Wilson and Polly, dogs and cats, living together.
This week I got to learn a little bit about the bonds we have with our pets and about what one goes through during the grieving process. We had to put our cat Wilson to sleep. It’s tough to understand the attachment you can have with an animal: a dog, a cat, a bunny, a horse. And some people don’t see it and that’s okay. To some, a dog is a dog. But to me, each dog is different and, when you get to know them you realize you can know and connect with them, it’s special.
Wilson was one of those cats with a large dose of looks and personality. When you first saw him you would notice his big head and eyes. He was beautiful. But he was also very social and preferred to sit out here with us.

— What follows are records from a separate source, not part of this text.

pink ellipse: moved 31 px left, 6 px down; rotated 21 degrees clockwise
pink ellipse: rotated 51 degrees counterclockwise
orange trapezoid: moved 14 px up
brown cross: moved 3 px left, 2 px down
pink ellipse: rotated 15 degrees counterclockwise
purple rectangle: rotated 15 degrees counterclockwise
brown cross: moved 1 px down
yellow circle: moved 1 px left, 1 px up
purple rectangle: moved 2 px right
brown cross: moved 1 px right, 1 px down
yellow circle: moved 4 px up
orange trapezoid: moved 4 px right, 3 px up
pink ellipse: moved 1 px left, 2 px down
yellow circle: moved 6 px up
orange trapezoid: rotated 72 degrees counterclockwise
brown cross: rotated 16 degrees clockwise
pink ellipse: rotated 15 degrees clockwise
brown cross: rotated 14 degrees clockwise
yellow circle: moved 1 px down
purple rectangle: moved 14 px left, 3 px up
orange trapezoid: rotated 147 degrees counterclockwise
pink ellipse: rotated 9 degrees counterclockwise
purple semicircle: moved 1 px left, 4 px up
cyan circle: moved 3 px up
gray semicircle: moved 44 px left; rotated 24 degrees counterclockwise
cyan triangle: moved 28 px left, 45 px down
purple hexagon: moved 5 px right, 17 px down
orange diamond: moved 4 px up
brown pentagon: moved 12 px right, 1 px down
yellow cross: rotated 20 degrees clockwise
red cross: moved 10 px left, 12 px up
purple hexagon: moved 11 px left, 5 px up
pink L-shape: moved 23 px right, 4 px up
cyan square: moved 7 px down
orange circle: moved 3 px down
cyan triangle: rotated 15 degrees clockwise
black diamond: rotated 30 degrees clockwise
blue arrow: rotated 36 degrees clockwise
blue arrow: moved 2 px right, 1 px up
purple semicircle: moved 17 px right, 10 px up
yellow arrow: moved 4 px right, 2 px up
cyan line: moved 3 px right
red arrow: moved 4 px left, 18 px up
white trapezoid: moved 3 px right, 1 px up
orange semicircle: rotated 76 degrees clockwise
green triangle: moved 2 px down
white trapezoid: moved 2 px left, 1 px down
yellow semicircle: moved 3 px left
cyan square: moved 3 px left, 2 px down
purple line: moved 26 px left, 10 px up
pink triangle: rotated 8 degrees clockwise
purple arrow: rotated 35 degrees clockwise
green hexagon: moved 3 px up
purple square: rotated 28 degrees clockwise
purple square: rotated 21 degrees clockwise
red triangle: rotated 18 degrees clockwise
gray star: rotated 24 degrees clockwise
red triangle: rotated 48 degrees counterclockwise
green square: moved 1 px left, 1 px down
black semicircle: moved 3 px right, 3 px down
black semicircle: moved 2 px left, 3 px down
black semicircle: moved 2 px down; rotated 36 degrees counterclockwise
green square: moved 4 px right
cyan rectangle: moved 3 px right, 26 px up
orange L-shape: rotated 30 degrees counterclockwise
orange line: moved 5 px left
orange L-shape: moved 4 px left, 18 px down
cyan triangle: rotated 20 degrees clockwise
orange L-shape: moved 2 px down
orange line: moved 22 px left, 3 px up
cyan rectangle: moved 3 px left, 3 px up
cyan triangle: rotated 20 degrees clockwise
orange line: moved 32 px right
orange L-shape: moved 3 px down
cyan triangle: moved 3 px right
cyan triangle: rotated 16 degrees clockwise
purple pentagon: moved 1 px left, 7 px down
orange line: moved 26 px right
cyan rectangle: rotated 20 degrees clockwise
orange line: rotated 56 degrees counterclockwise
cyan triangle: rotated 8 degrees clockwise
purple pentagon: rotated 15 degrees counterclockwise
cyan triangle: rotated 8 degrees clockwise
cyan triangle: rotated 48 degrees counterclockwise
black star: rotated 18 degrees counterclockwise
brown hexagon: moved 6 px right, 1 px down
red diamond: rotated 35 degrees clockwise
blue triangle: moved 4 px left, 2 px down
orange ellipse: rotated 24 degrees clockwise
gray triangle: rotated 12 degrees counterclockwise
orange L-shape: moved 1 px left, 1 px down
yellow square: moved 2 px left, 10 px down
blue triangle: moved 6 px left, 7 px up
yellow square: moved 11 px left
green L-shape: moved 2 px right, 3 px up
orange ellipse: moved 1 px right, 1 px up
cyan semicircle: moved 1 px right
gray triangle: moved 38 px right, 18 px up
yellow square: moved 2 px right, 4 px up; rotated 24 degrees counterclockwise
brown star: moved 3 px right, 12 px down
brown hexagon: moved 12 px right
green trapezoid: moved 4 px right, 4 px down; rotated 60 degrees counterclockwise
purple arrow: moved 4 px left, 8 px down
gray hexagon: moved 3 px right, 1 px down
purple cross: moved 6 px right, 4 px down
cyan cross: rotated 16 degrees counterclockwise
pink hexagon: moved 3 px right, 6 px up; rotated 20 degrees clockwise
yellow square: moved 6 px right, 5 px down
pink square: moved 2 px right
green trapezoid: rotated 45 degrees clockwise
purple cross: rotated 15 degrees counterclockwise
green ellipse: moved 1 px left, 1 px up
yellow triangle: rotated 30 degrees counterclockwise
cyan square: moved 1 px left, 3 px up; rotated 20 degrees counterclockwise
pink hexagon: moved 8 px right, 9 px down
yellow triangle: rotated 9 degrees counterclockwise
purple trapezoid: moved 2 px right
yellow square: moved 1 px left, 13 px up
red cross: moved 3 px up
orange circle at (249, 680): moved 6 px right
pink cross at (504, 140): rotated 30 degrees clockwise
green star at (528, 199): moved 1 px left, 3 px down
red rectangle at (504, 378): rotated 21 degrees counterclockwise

I like to talk to animals. Is it me projecting my thoughts on them? Probably. But it’s still neat and a good way to get your thoughts out. Wilson had a way of looking at you and sticking just the tip of his little tongue out that made you think he understood and connected with you.
Wilson wanting to talk.
Tuesday, after losing Wilson, I waited for my wife and our dogs to go to sleep (They sleep with us.) and snuck out onto the porch for a few minutes. I needed time to grieve and let the tears out. I heard one bark at our door, then another. Polly, our gray miniature schnauzer had followed me and when I let her on the porch, she just sat beside me like she knew I needed some space. A little later, the door opened and out came her little sister who jumped in my lap to be petted. So much for sneaking out.
Am I animal crazy? I get and appreciate the relationships we can have with them.
Or am I just crazy? It has hurt to lose Wilson. But I’ve enjoyed him and our two dogs more than I can ever say. I think our animals are a gift from God and the relationships we have with them can help us know Him. After all He made them and He gives them to us and gave us Authority over them. He also knows what we are going through and that our pets can help by being a source of unmerited love for us.
And if we choose to think of them as just dumb animals, that will cause us to lose so much, to be a little less. I prefer to look for the Jesus in them (God made them after all and they are also looking for His return {all creation}) and talk to them about Him. All creation will worship Him. Including Wilson’s little meow.
Wilson shaved
I’ve also learned some things about grieving. One, I can’t cry worth a flip. My face just scrooches up, my eyes close and water, and then I can’t breathe. You can’t do that for long. I can see how grief can kill someone with a weak heart.
Also, you can’t control it. It goes away then it comes back when you don’t expect it. I had learned that lesson before but forgot it.
If grieving is a part of love, it stinks, but love is so worth it. My cat and I had a great time. It was fun to search for him when he was able to get around. And to look down at his face when he sat on my chest. But not the tuna breath.
Third, as a writer, I have to leave myself open to feeling life so I can let my characters feel. Life can hurt, but also what joys and excitements it can give. God plans and controls all of this. He knows and loves each of us and it’s fun to discover Him a little more each day.
Even when it comes in a Wilson. Psalms 148.